Über hundert Jahre „Familienpütt“
Die Historie der Zeche Alstaden beginnt schon vor Oberhausens Stadtwerdung: 1855 startet nahe der Ruhr die Abteufung von Schacht 1, damals „Swalmius“ genannt. Mit Beginn der Förderung 1859 firmiert jenes Unternehmen, das Altbürgermeister Friedhelm van den Mond in seinen Erinnerungen als „Familienpütt“ beschreibt, dann als Zeche Alstaden.
Seit 1904 diente Schacht 1 mit dem Ensemble aus Maschinenhaus und Pferdestall als Wetterschacht für die jeweils rund 500 Meter entfernten Schächte 2 und 3. Im Dezember 1972 holten Alstadener Bergleute die letzte Lore mit Kohle ans Tageslicht. 1973 folgte die Sprengung der Fördertürme.
Nach wie vor kontrolliert die RAG, so Hausherr Ernst Gerlach, dreimal jährlich den heute unter einer Metallplatte verschlossenen Schacht 1 auf womöglich austretende Gase.
Soundtrips NRW, das in Wuppertal heimische Festival für Jazz und experimentelle Musik, gaben hier im vorigen Herbst ihr Oberhausener Debüt. Vor wenigen Wochen genoss ein zahlreiches Publikum unter Bäumen auf der Wiese eine konzertante „Zauberflöte“ – bis ein Gewitter Mozarts populärster Oper ein jähes Ende setzte. „Wir haben schon einen gewissen Anspruch“, so der Verleger und Mäzen.
„Reservieren Sie rechtzeitig“: Dieser Tipp gilt auch für das „Pop up“-Restaurant unter schicken weißen Pagodenzelten. Der Wirt von „La Conchiglia“ aus der Innenstadt versorgt hier seine Gäste aus jenem Gourmet-Mobil, das im vorigen Sommer noch vor dem Bert-Brecht-Haus parkte.

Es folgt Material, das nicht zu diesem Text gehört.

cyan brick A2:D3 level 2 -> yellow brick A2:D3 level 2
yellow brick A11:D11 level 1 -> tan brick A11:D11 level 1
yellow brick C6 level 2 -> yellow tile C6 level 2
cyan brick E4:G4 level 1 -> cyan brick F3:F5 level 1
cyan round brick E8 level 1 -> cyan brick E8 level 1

Täglich von 16 bis 22 Uhr lässt sich im Grünen einkehren. Ob das Team um „Peppe“ sich hier dauerhaft niederlasse, so eine etwas besorgte Frage. „Der Gastronom darf ab 1. Oktober den alten Maschinenraum nutzen“, antwortete Ernst Gerlach. Es bleibe jedoch ein Provisorium in der Pandemie, denn eine Profi-Küche bietet der neue Kulturort nicht.

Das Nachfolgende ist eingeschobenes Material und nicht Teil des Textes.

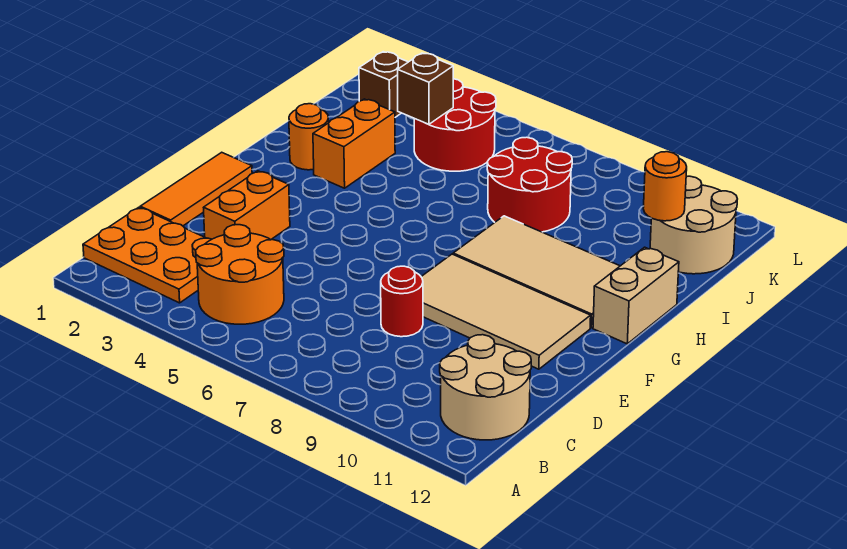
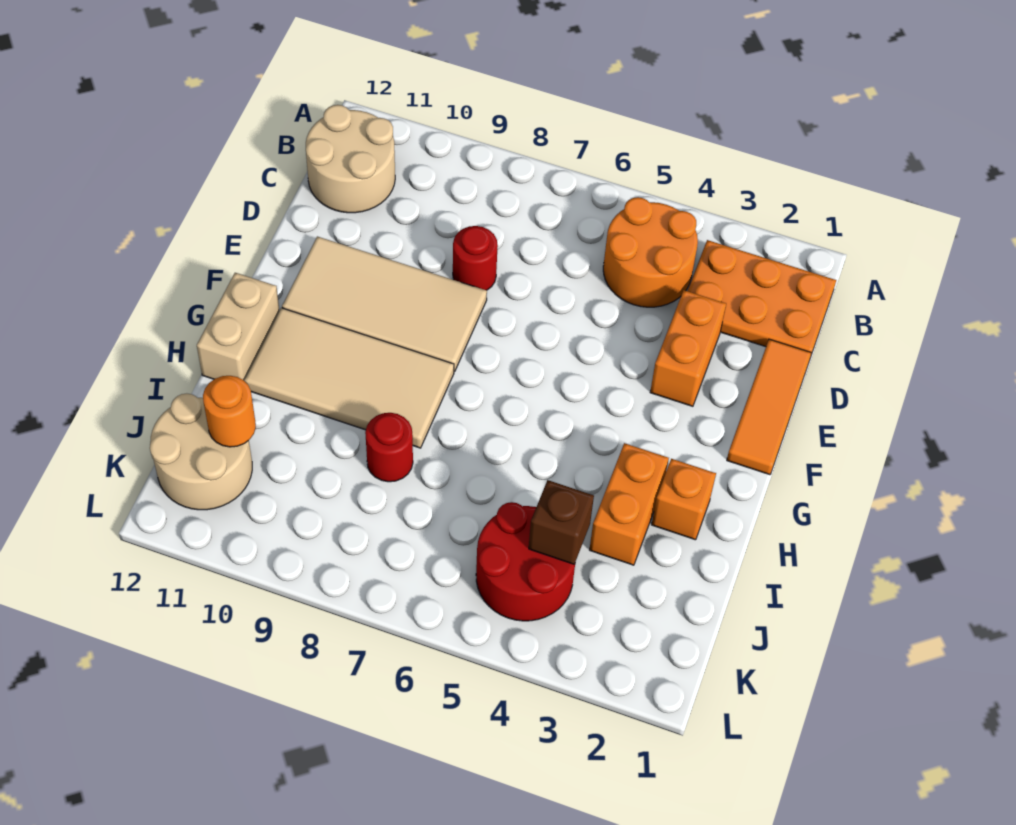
orange round brick H2 level 1 -> orange brick H2 level 1
red round brick I7:J8 level 1 -> red round brick I8 level 1
brown brick K2 level 1 -> none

Starke Nachfrage nach festlichen Events
Dabei erlebt der Besitzer des Zechenidylls „eine starke Nachfrage“ nach festlichen Events im Park – und muss darauf drängen, dass die gebuchten DJs nicht die Nachbarn an der Haldenstraße mitbeschallen. Schließlich will Gerlach als Kulturmäzen ausdrücklich anderes bieten als tosende Schlagerpartys.

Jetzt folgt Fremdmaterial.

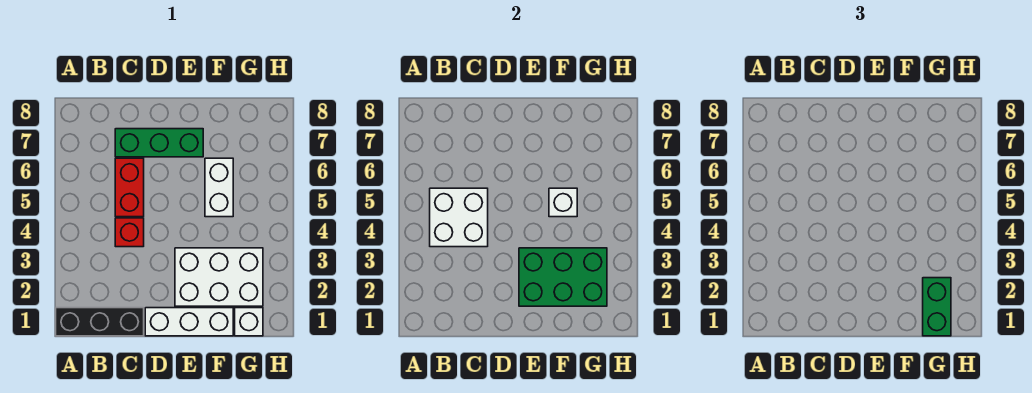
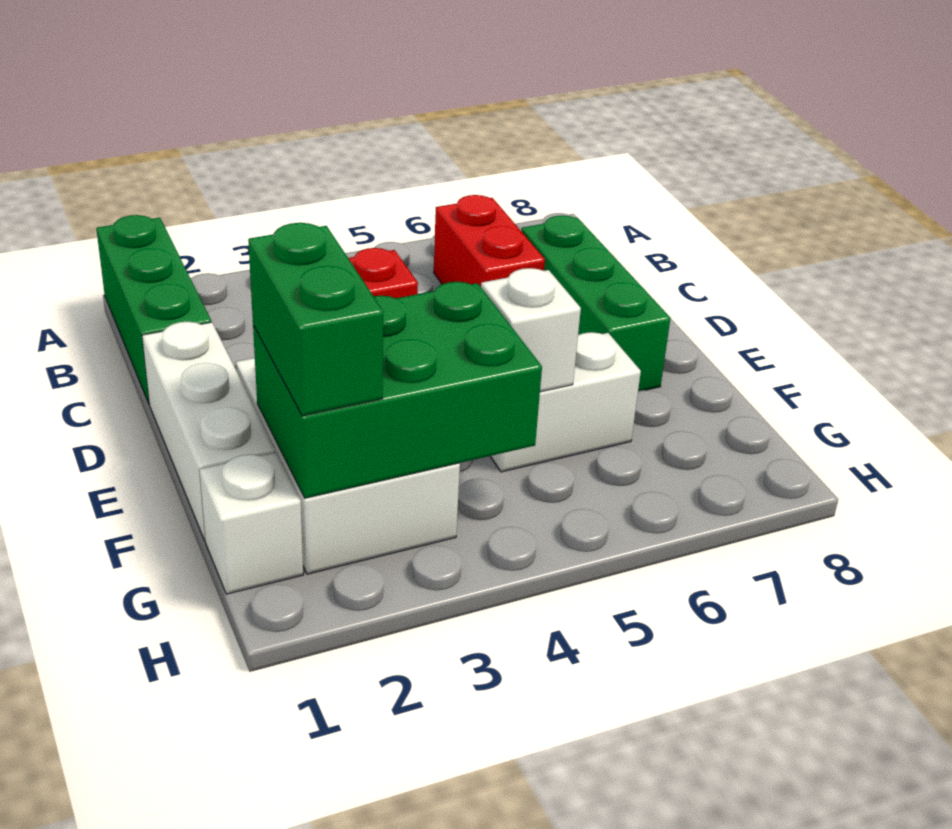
black brick A1:C1 level 1 -> green brick A1:C1 level 1
white brick B4:C5 level 2 -> none
red brick C5:C6 level 1 -> red brick B6:C6 level 1
green brick E2:G3 level 2 -> green brick F2:G4 level 2
green brick G1:G2 level 3 -> green brick F2:G2 level 3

Seinem politikinteressierten Publikum berichtete der ruhig-besonnene Erzähler aber auch von Disputen mit der Bauverwaltung, die ihn Zeit und Geld gekostet haben: So sollte der niedrige Technik-Anbau, 40 Quadratmeter klein, erst ans entfernte Ende des Grundstücks platziert werden, statt direkt hinter die alte Maschinenhalle. „Machen Sie sich bitte dafür stark“, bittet Ernst Gerlach die Sozialdemokraten, „dass Bürokratie keine bürgerschaftliche Initiative erstickt!“
Statt der zweiten Außentreppe: eine Rutsche
Denn auch der Zwist um jene stählerne Außentreppe, die das obere Stockwerk – und damit die „venezianische“ Aussicht durch hohe Fensterbögen – erschließen soll, ist noch nicht ausgestanden. Wenn die Baubehörde hier auf einem zweiten Abgang bestehen sollte, meint Gerlach, „dann bauen wir eine Rutsche“. Diese provokante Idee mal beiseite, lobte Manfred Flore die gelungene Balance zwischen Erhalten und Erneuern: „Es wird hier kein soziokulturelles Zentrum“ – aber womöglich ein Kleinod bürgerlicher Kultur im beliebten Alstaden. Der aus Sterkrade stammende Ernst Gerlach nennt’s „einen Stadtteil in der Entwicklung“.